The works were being conducted along College Road in an area acquired by Bathurst Regional Council for a second track at the Mount.
Since then, plans have been formulated to relocate the kangaroos to a new site.
Ecologist Ray Mjadwesch has been in charge of completing a biodiversity study of the new site, which is on private land within 100 kilometres of Bathurst.
The study has already revealed a number of threatened bird species, including the gang-gang cockatoo and dusky woodswallows.
There are already resident kangaroos on the site, as well as foxes, deer and wild pigs.
Part of the release site features a box gum woodland which is an endangered ecological community.

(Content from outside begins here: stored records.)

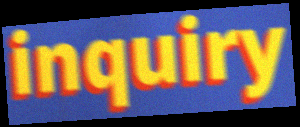
inquiry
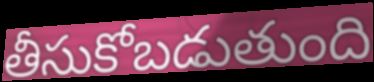
తీసుకోబడుతుంది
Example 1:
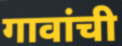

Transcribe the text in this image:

गावांची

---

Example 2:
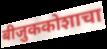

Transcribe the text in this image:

बीजुककोशाचा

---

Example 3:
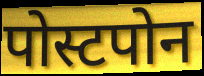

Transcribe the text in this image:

पोस्टपोन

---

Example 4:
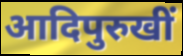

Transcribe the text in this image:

आदिपुरुखीं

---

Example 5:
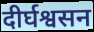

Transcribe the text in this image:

दीर्घश्वसन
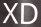
XD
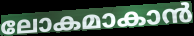
ലോകമാകാൻ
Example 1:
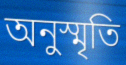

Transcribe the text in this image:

অনুস্মৃতি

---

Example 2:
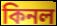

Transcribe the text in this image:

কিনল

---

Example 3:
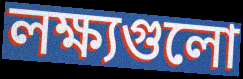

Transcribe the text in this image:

লক্ষ্যগুলো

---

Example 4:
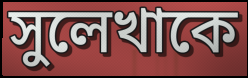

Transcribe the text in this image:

সুলেখাকে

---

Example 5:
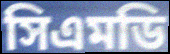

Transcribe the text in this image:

সিএমডি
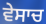
ਵੇਸਾਚ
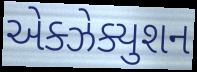
એક્ઝેક્યુશન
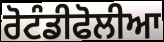
ਰੋਟੰਡੀਫੋਲੀਆ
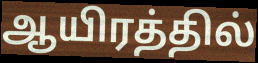
ஆயிரத்தில்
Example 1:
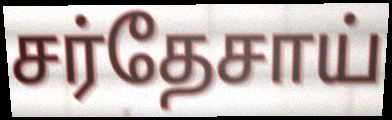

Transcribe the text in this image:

சர்தேசாய்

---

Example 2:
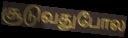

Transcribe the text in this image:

சூடுவதுபோல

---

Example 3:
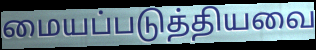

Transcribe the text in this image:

மையப்படுத்தியவை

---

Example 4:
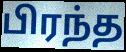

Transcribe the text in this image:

பிரந்த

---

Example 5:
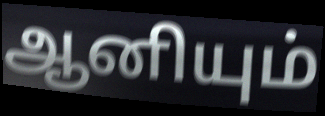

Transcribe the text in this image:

“It’s in order to show people what’s there now and look at it over the years to see if kangaroos have any impact on that site,” he said. “It’s given us masses and masses of interesting information.”
We’re taking them from an unsafe environment to a safe environment.
- Ecologist Ray Mjadwesch
Multiple cameras installed at the release site for three months late last year have also captured around 75,000 images to add to the ongoing research.

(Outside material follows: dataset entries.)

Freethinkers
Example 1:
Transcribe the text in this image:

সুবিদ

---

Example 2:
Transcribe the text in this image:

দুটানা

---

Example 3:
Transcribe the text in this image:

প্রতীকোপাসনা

Every kangaroo released into the site will receive an ear tag to allow researchers to monitor their dispersal and movement patterns.
For many of the volunteers involved in the relocation project, including Mr Mjadwesch, they are treating the relocation as a rescue to protect the roos and motorists in and around Mount Panorama.
“We’re taking them from an unsafe environment to a safe environment,” he said.
A condition of the relocation licence, granted through the National Parks and Wildlife, was that 10 of the kangaroos must be be fitted with a GPS collar to monitor their movements following release.
Each collar costs $3600 and Bathurst Kangaroo Project’s Helen Bergen has put out a call for sponsors of the collars.
The kangaroos are ready to be relocated, however, donations of 1800-2000 millimetre high fencing mesh/wire for a temporary compound at the release site are still needed.